Dimethyl sebacate 230 g (1.0 mol), neopentyl glycol 146 (1.4 mol), ethylene glycol 50 g (0.8 mol), hydroquinone 66 g
(0.6 mol), 0.2 g of calcium acetate as a catalyst
And 0.2 g of germanium dioxide. A polyester was obtained by the same polymerization operation as in Example 1. DSC confirmed that it was amorphous. Table 2 shows the physical properties.

Comparative Example 4 The polyester obtained in Example 3 was used as it was. By DSC, absorption of a melting point showing crystallinity at 52% was confirmed. Table 2 shows the physical properties.

[0091]

[Table 2]

(B) Preparation of Laminated Glass Laminated glass was prepared in the same manner as in Examples 1 to 3, using the polyesters of Comparative Examples 1 to 4.

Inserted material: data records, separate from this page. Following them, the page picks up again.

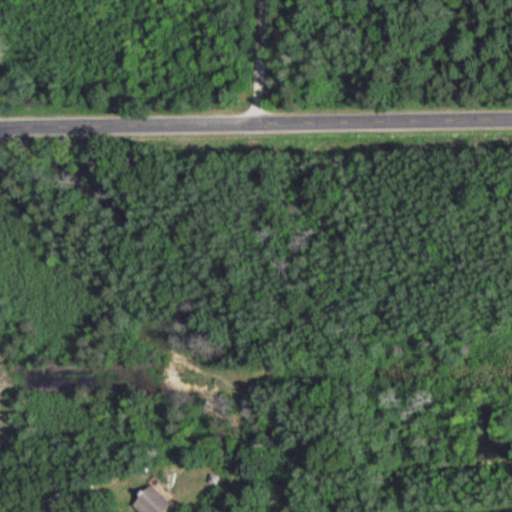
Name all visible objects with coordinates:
road: (262, 61)
road: (255, 123)
building: (150, 501)
building: (57, 505)
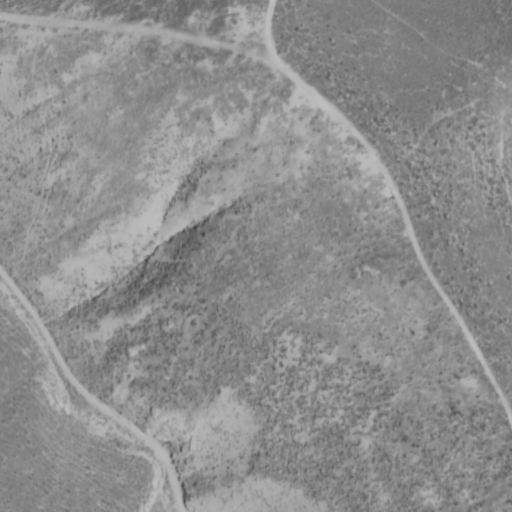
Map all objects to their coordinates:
road: (399, 205)
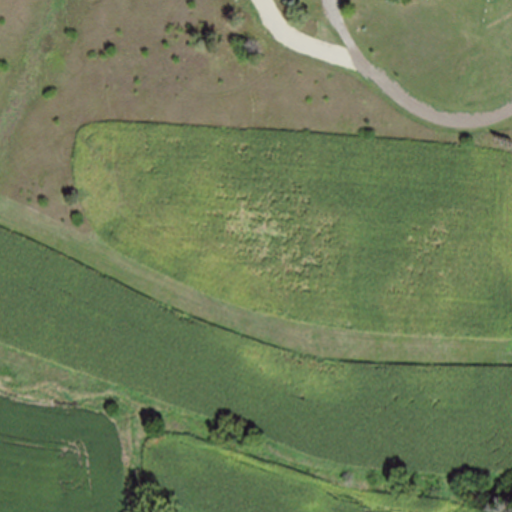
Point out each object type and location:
road: (400, 96)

The laminated glass of each example obtained as described above has excellent sound insulation and transparency, and has excellent impact energy absorption as compared with the laminated glass of each comparative example. .

[0094]

According to the laminated glass using the interlayer film for sound insulating laminated glass of the present invention, the transparency and safety, which are the basic characteristics of the laminated glass, are maintained, and sound energy is effectively used as heat energy. Because of this, the coincidence effect is reduced, and the sound insulation is excellent near normal temperature.
Furthermore, since the interlayer film for laminated glass of the present invention does not contain a plasticizer, the plasticizer does not bleed, and the transparency is stable and good for a long period of time during plastic or decorative bonding.

Claims (1)

(57) [Claims] 1. An amorphous resin having a glass transition temperature of -20 ° C. to + 40 ° C. and a melting start temperature of 100 ° C. or lower, and an amorphous resin containing a polyester oligomer and a polyvalent isocyanate as main components. An interlayer film for laminated glass.